A verbatim copy of the records below, pictures omitted, is the task.

· · · ·

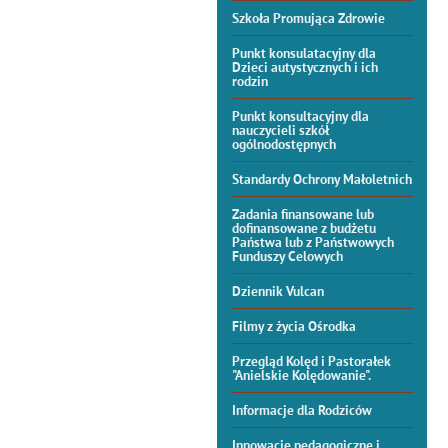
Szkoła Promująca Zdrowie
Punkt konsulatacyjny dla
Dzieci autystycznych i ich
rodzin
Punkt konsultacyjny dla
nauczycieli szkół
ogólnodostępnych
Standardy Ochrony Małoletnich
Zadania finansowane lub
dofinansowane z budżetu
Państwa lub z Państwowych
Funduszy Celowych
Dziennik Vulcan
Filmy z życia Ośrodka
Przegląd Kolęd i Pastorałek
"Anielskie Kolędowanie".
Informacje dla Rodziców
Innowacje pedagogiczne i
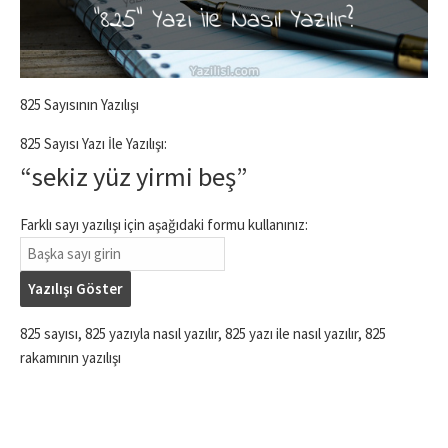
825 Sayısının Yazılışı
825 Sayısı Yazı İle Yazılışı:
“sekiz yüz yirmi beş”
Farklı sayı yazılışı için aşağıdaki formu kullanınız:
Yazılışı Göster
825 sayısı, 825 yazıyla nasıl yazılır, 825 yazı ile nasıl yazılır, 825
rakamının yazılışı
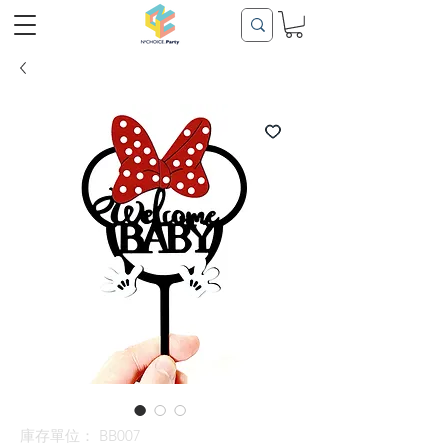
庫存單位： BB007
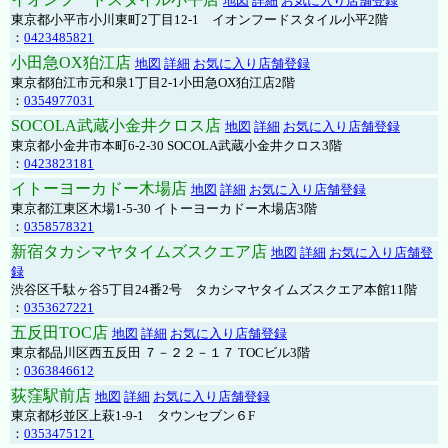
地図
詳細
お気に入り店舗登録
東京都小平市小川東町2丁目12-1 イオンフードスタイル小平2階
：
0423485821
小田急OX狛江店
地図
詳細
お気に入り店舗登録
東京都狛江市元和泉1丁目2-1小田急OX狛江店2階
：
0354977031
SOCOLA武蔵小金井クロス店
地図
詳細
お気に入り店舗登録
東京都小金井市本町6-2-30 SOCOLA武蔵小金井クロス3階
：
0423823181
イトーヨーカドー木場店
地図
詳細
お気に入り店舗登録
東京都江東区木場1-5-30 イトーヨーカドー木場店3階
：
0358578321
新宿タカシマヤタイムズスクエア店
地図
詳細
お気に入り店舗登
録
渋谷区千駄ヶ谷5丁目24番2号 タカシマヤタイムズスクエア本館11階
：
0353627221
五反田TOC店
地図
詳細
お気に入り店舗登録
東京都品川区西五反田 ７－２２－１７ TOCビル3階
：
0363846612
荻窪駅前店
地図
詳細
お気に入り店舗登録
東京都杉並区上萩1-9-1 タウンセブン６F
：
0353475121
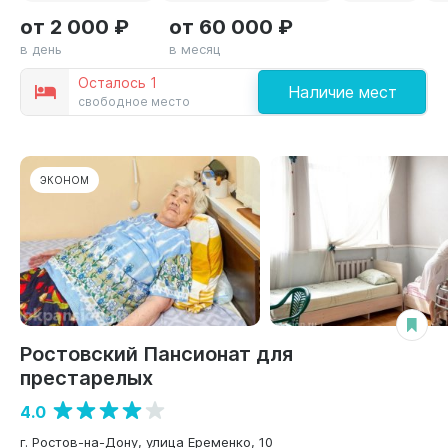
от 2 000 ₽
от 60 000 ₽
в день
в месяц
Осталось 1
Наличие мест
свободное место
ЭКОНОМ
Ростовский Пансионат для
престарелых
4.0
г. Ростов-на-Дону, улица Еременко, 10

· · · ·

RESPONSE AREA:
Szkoła Promująca Zdrowie
Punkt konsulatacyjny dla
Dzieci autystycznych i ich
rodzin
Punkt konsultacyjny dla
nauczycieli szkół
ogólnodostępnych
Standardy Ochrony Małoletnich
Zadania finansowane lub
dofinansowane z budżetu
Państwa lub z Państwowych
Funduszy Celowych
Dziennik Vulcan
Filmy z życia Ośrodka
Przegląd Kolęd i Pastorałek
"Anielskie Kolędowanie".
Informacje dla Rodziców
Innowacje pedagogiczne i
825 Sayısının Yazılışı
825 Sayısı Yazı İle Yazılışı:
“sekiz yüz yirmi beş”
Farklı sayı yazılışı için aşağıdaki formu kullanınız:
Yazılışı Göster
825 sayısı, 825 yazıyla nasıl yazılır, 825 yazı ile nasıl yazılır, 825
rakamının yazılışı
庫存單位： BB007
地図
詳細
お気に入り店舗登録
東京都小平市小川東町2丁目12-1 イオンフードスタイル小平2階
：
0423485821
小田急OX狛江店
地図
詳細
お気に入り店舗登録
東京都狛江市元和泉1丁目2-1小田急OX狛江店2階
：
0354977031
SOCOLA武蔵小金井クロス店
地図
詳細
お気に入り店舗登録
東京都小金井市本町6-2-30 SOCOLA武蔵小金井クロス3階
：
0423823181
イトーヨーカドー木場店
地図
詳細
お気に入り店舗登録
東京都江東区木場1-5-30 イトーヨーカドー木場店3階
：
0358578321
新宿タカシマヤタイムズスクエア店
地図
詳細
お気に入り店舗登
録
渋谷区千駄ヶ谷5丁目24番2号 タカシマヤタイムズスクエア本館11階
：
0353627221
五反田TOC店
地図
詳細
お気に入り店舗登録
東京都品川区西五反田 ７－２２－１７ TOCビル3階
：
0363846612
荻窪駅前店
地図
詳細
お気に入り店舗登録
東京都杉並区上萩1-9-1 タウンセブン６F
：
0353475121
от 2 000 ₽
от 60 000 ₽
в день
в месяц
Осталось 1
Наличие мест
свободное место
ЭКОНОМ
Ростовский Пансионат для
престарелых
4.0
г. Ростов-на-Дону, улица Еременко, 10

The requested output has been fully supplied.